» **WRITTEN PROBLEM**
Reproduce each of the following records line for line, without any change to the wording, spelling, or punctuation.

» **RECORD EXCERPTS**

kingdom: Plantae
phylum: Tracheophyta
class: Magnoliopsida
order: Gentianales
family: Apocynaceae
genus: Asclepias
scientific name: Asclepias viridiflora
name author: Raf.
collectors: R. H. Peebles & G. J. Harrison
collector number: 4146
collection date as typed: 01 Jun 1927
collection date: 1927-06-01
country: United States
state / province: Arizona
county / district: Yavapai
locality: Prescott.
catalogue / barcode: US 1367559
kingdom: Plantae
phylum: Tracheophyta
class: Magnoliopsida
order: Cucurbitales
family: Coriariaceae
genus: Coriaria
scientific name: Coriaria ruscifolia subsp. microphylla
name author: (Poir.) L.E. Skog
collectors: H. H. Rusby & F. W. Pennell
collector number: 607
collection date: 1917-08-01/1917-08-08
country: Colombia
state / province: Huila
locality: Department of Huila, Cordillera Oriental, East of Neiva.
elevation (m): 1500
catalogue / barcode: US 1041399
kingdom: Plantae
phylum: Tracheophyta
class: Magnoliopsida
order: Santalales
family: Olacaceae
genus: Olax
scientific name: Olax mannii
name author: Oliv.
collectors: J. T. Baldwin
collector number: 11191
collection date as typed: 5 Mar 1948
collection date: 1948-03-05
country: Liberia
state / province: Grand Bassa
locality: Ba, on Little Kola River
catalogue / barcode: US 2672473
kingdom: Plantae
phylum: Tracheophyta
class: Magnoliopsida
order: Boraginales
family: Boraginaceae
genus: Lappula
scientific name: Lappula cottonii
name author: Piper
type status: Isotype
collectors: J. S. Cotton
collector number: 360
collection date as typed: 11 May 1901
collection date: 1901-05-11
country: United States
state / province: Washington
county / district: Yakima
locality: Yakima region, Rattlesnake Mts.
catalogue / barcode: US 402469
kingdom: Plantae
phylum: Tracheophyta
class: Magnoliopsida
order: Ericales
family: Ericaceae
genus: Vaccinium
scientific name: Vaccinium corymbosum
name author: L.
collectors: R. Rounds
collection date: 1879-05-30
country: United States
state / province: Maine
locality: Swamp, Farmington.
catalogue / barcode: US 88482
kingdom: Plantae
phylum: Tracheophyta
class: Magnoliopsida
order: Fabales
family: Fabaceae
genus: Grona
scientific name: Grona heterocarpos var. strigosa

» **TASK RESULT**
kingdom: Plantae
phylum: Tracheophyta
class: Magnoliopsida
order: Gentianales
family: Apocynaceae
genus: Asclepias
scientific name: Asclepias viridiflora
name author: Raf.
collectors: R. H. Peebles & G. J. Harrison
collector number: 4146
collection date as typed: 01 Jun 1927
collection date: 1927-06-01
country: United States
state / province: Arizona
county / district: Yavapai
locality: Prescott.
catalogue / barcode: US 1367559
kingdom: Plantae
phylum: Tracheophyta
class: Magnoliopsida
order: Cucurbitales
family: Coriariaceae
genus: Coriaria
scientific name: Coriaria ruscifolia subsp. microphylla
name author: (Poir.) L.E. Skog
collectors: H. H. Rusby & F. W. Pennell
collector number: 607
collection date: 1917-08-01/1917-08-08
country: Colombia
state / province: Huila
locality: Department of Huila, Cordillera Oriental, East of Neiva.
elevation (m): 1500
catalogue / barcode: US 1041399
kingdom: Plantae
phylum: Tracheophyta
class: Magnoliopsida
order: Santalales
family: Olacaceae
genus: Olax
scientific name: Olax mannii
name author: Oliv.
collectors: J. T. Baldwin
collector number: 11191
collection date as typed: 5 Mar 1948
collection date: 1948-03-05
country: Liberia
state / province: Grand Bassa
locality: Ba, on Little Kola River
catalogue / barcode: US 2672473
kingdom: Plantae
phylum: Tracheophyta
class: Magnoliopsida
order: Boraginales
family: Boraginaceae
genus: Lappula
scientific name: Lappula cottonii
name author: Piper
type status: Isotype
collectors: J. S. Cotton
collector number: 360
collection date as typed: 11 May 1901
collection date: 1901-05-11
country: United States
state / province: Washington
county / district: Yakima
locality: Yakima region, Rattlesnake Mts.
catalogue / barcode: US 402469
kingdom: Plantae
phylum: Tracheophyta
class: Magnoliopsida
order: Ericales
family: Ericaceae
genus: Vaccinium
scientific name: Vaccinium corymbosum
name author: L.
collectors: R. Rounds
collection date: 1879-05-30
country: United States
state / province: Maine
locality: Swamp, Farmington.
catalogue / barcode: US 88482
kingdom: Plantae
phylum: Tracheophyta
class: Magnoliopsida
order: Fabales
family: Fabaceae
genus: Grona
scientific name: Grona heterocarpos var. strigosa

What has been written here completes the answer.